Problem 1: Repeat word for word the lines of the entries below, starting at the line that contains "### Authorization" and ending at the last line of the entries.

Part of Pythagoras’ understanding of the cosmos was that our souls were
eternal, immortal – so his view of the cosmos was a kind of matrix into which
everything plugged in – including us. Socrates believed that the eternal Forms
– which reside in the eternity of the Realm of Ideas – was accessible via
the eternal part of ourselves – our soul. And that by cultivating our soul we
could establish a conduit through which we could achieve access to that Realm
and that information. The trick, of course, is learning how to achieve contact,
how to open that door. In the Apology, Socrates says that the cultivation of the
soul is the primary business of life, and that an unexamined life is not worth
living. And this is the key: it is through cultivating the soul – engaging in
inquiry, asking questions, rejecting blind acceptance of ideas -- that we
cultivate our souls. Of course, you have to have an open mind to engage in this
activity – which reminds us of the answer to the Oracle’s suggestions that
"there is no man wiser than Socrates" – he is wise only because he
realizes his own ignorance. Others – like Meletus and Anytus, for example –
go through life with blinders on, necessarily blundering their way through
because they don’t know that they can’t see.
It is kind of funny that none of us can pinpoint a
definition of the word of "courage" that works in all cases, and yet
we all know it when we see it. (Students will argue that a racist spouting hate
in a black church or anti-semitic rhetoric in a synagogue is showing a form of
courage since he is acting according to his principles in the face of danger.
But the immorality of the action bothers them - how can something immoral
- based on "wrong" principles - be "courageous?" And who is
to say that that is wrong? What system of ethics are we relying on? Socrates
offers a morally guided universe (not unlike a religion, eh?). That is why
although students will argue about the racist being courageous, everyone
agrees that a man running into a burning building to save a baby is courageous.

Problem 2: Write out the passage on Socrates and courage again, starting at "It is kind of" and ending at "baby is courageous.", with "child" in place of "baby".

Extracted material:

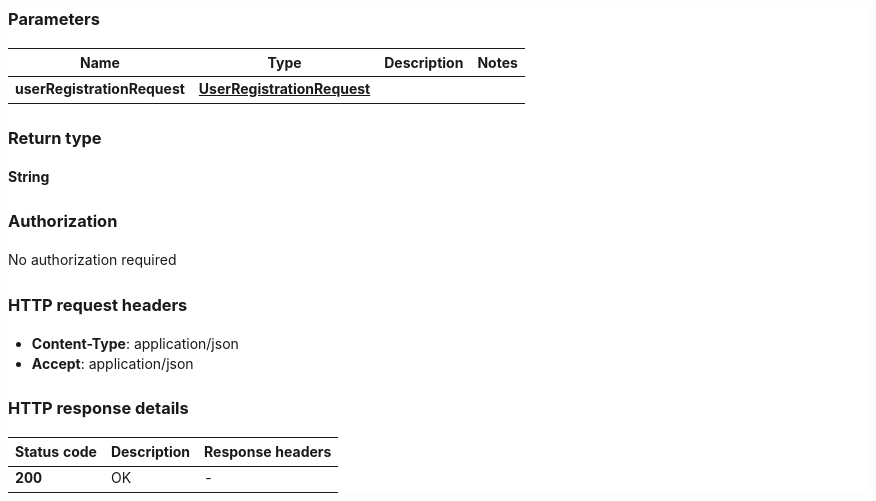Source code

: ### Parameters

| Name | Type | Description  | Notes |
|------------- | ------------- | ------------- | -------------|
| **userRegistrationRequest** | [**UserRegistrationRequest**](UserRegistrationRequest.md)|  | |

### Return type

**String**

### Authorization

No authorization required

### HTTP request headers

 - **Content-Type**: application/json
 - **Accept**: application/json

### HTTP response details
| Status code | Description | Response headers |
|-------------|-------------|------------------|
| **200** | OK |  -  |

Answer area 1:
### Authorization

No authorization required

### HTTP request headers

 - **Content-Type**: application/json
 - **Accept**: application/json

### HTTP response details
| Status code | Description | Response headers |
|-------------|-------------|------------------|
| **200** | OK |  -  |

Answer area 2:
It is kind of funny that none of us can pinpoint a
definition of the word of "courage" that works in all cases, and yet
we all know it when we see it. (Students will argue that a racist spouting hate
in a black church or anti-semitic rhetoric in a synagogue is showing a form of
courage since he is acting according to his principles in the face of danger.
But the immorality of the action bothers them - how can something immoral
- based on "wrong" principles - be "courageous?" And who is
to say that that is wrong? What system of ethics are we relying on? Socrates
offers a morally guided universe (not unlike a religion, eh?). That is why
although students will argue about the racist being courageous, everyone
agrees that a man running into a burning building to save a child is courageous.